Même sur terre, les projets d'expansion du développement du pétrole et du gaz dans l'Arctique sont traités avec inquiétude. Cette année, le gouvernement américain a l'intention de commencer à louer des terres dans le Arctic National Wildlife Refuge de l'Alaska à des sociétés énergétiques, car le refuge contient une vaste plaine côtière de 1,5 million d'acres (607000 hectares) riche en pétrole. Mais c'est aussi un paysage de biodiversité qui abrite d'énormes troupeaux migrateurs de caribous, des centaines d'espèces d'oiseaux et d'ours polaires. "Il a été appelé le dernier grand désert d'Amérique; c'est l'un des paysages les plus riches en écologie des États-Unis", a déclaré Garett Rose, avocat du Alaska Project au Natural Resources Defence Council.
Ce n'est pas seulement le risque accru de marées noires si le forage se poursuit qui est préoccupant; les écologistes s'inquiètent également de l'exploration sismique, qui "implique de faire courir ces camions géants sur le paysage pour envoyer des ondes de choc dans le sol qui renvoient des informations sur la géologie sous-jacente", a déclaré Rose à Live Science. Cela perturberait manifestement la faune. La construction de routes et de pipelines découpera ce paysage intact et attirera un nombre croissant de personnes - ce qui intensifiera la pression sur la faune.

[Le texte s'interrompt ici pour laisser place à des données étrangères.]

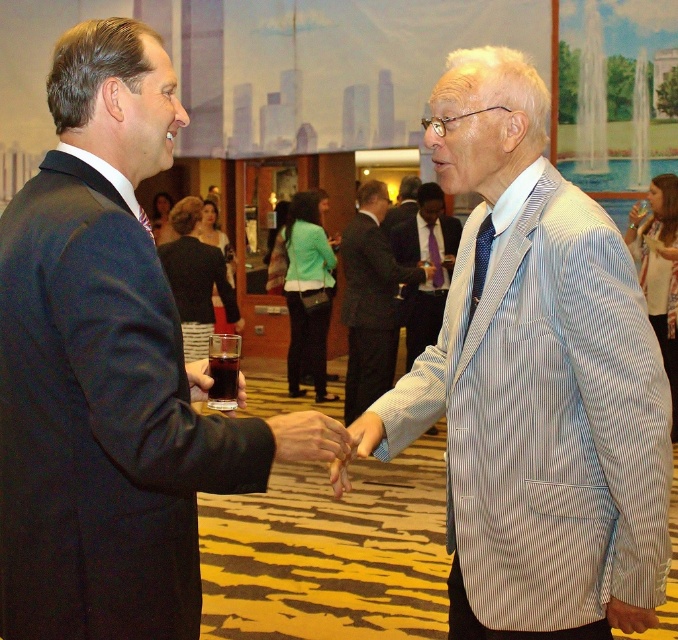
Question: Is matte black suit at center below light blue striped blazer at center?

Choices:
 (A) no
 (B) yes

Answer: (B)

Question: Which point is closer to the camera taking this photo?

Choices:
 (A) (115, 243)
 (B) (203, 369)

Answer: (A)

Question: Which point is closer to the camera taking this photo?

Choices:
 (A) (239, 385)
 (B) (357, 241)
 (C) (222, 464)

Answer: (C)

Question: Which of the following is the farthest from the observer?

Choices:
 (A) (540, 198)
 (B) (199, 400)
 (C) (426, 253)
 (D) (174, 340)

Answer: (C)

Question: Is the position of light blue striped blazer at center less distant than that of striped cotton blazer at center?

Choices:
 (A) no
 (B) yes

Answer: (B)

Question: Is matte black suit at center thinner than translucent glass at center?

Choices:
 (A) yes
 (B) no

Answer: (B)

"est un paysage dynamique et interconnecté qui est extrêmement sensible au changement", a déclaré Rose. Il a également déclaré qu'il était préoccupé par la tentative récente (mais infructueuse) du gouvernement américain d'ouvrir l'Arctique au large des côtes de l'Alaska au forage en mer également. "Cela fait partie d'une tentative de gros visant à étendre le développement du pétrole et du gaz à travers l'Arctique", a déclaré Rose.

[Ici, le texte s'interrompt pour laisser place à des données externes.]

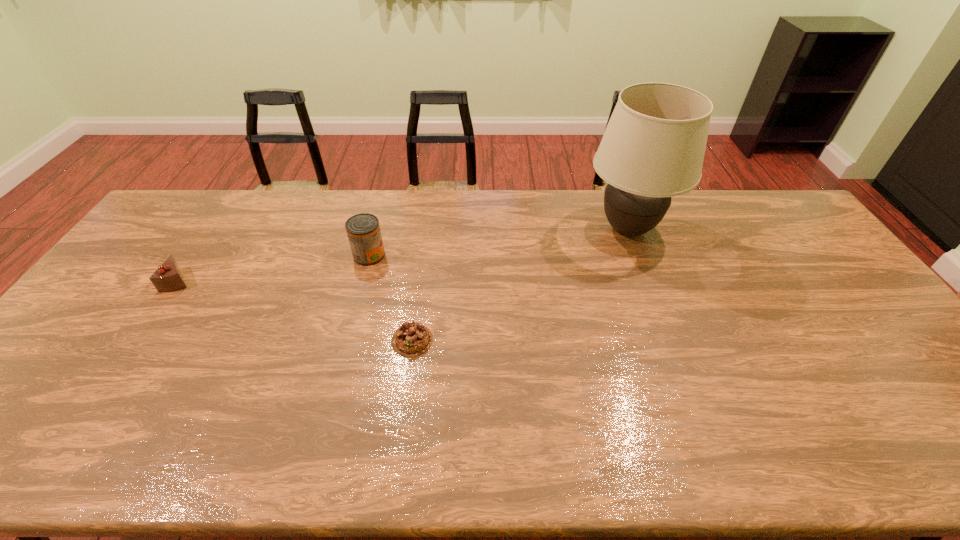
What are the coordinates of `vacant area situated 0.210m on the front of the second shortest object` in the screenshot? It's located at click(x=131, y=352).

Locate an element on the screen. This screenshot has height=540, width=960. vacant space situated 0.080m on the left of the shorter chocolate cake is located at coordinates (361, 340).

Image resolution: width=960 pixels, height=540 pixels. In order to click on object that is at the far edge in this screenshot , I will do `click(653, 148)`.

In the image, there is a desktop. Where is `free space at the far edge`? This screenshot has width=960, height=540. free space at the far edge is located at coordinates (731, 217).

Identify the location of free spot at the near edge of the desktop. The width and height of the screenshot is (960, 540). (378, 449).

Locate an element on the screen. vacant space at the left edge is located at coordinates (67, 332).

Image resolution: width=960 pixels, height=540 pixels. In order to click on free region at the right edge of the desktop in this screenshot , I will do `click(838, 289)`.

You are a GUI agent. You are given a task and a screenshot of the screen. Output one action in this format:
    pyautogui.click(x=<x>, y=<y>)
    Task: Click on the free space at the far left corner
    
    Given the screenshot: What is the action you would take?
    pyautogui.click(x=187, y=209)

You are a GUI agent. You are given a task and a screenshot of the screen. Output one action in this format:
    pyautogui.click(x=<x>, y=<y>)
    Task: Click on the free space between the shortest object and the third object from right to left
    
    Given the screenshot: What is the action you would take?
    pyautogui.click(x=391, y=298)

Find the location of a particular element. This screenshot has width=960, height=540. vacant space that is in between the right chocolate cake and the lampshade is located at coordinates (519, 285).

En effet, la situation dans le refuge d'Alaska ne donne qu'un avant-goût de ce qui pourrait se dérouler dans d'autres parties de l'Arctique, si les projets d'extraction de pétrole et de gaz vont de l'avant. Le risque de déversements d'hydrocarbures est accru au large, car ils seraient impossibles à contenir - avec des effets potentiels incalculables sur la vie marine. Et certains scientifiques disent que la plus grande menace ultime est le changement climatique. Ramener ces combustibles fossiles à la surface ne ferait qu'entraîner une plus grande consommation de carburant et davantage d'émissions dans l'atmosphère.

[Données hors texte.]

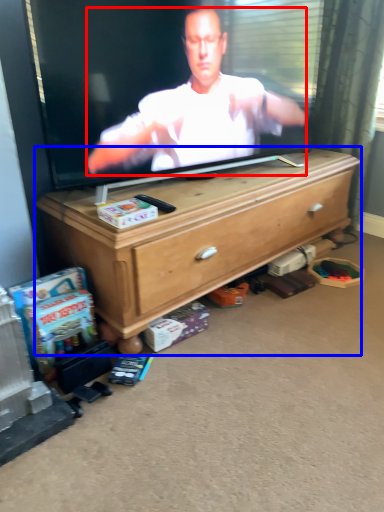
Question: Which of the following is the farthest to the observer, person (highlighted by a red box) or chest of drawers (highlighted by a blue box)?

Choices:
 (A) person
 (B) chest of drawers

Answer: (B)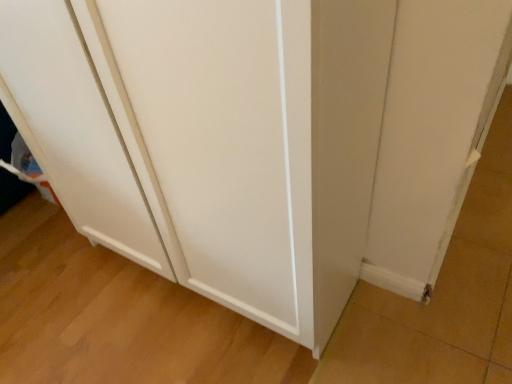
Measure the distance between white matte door at lower right and camera.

Nous n'en sommes pas encore là: les pays doivent ratifier un accord international des Nations Unies s'ils veulent extraire des combustibles fossiles de parties du plateau continental qui ne relèvent pas de leur juridiction offshore. Cela ralentit la ruée vers l'Arctique. Pourtant, la pression internationale s'intensifie, des pays comme la Russie ayant déjà revendiqué leurs droits sur le fond marin.
Et il pourrait être difficile de faire comprendre aux pays que ces réserves devraient rester inexploitées. En bref, a déclaré Fraser, "j'espère que cette région ne deviendra pas trop importante."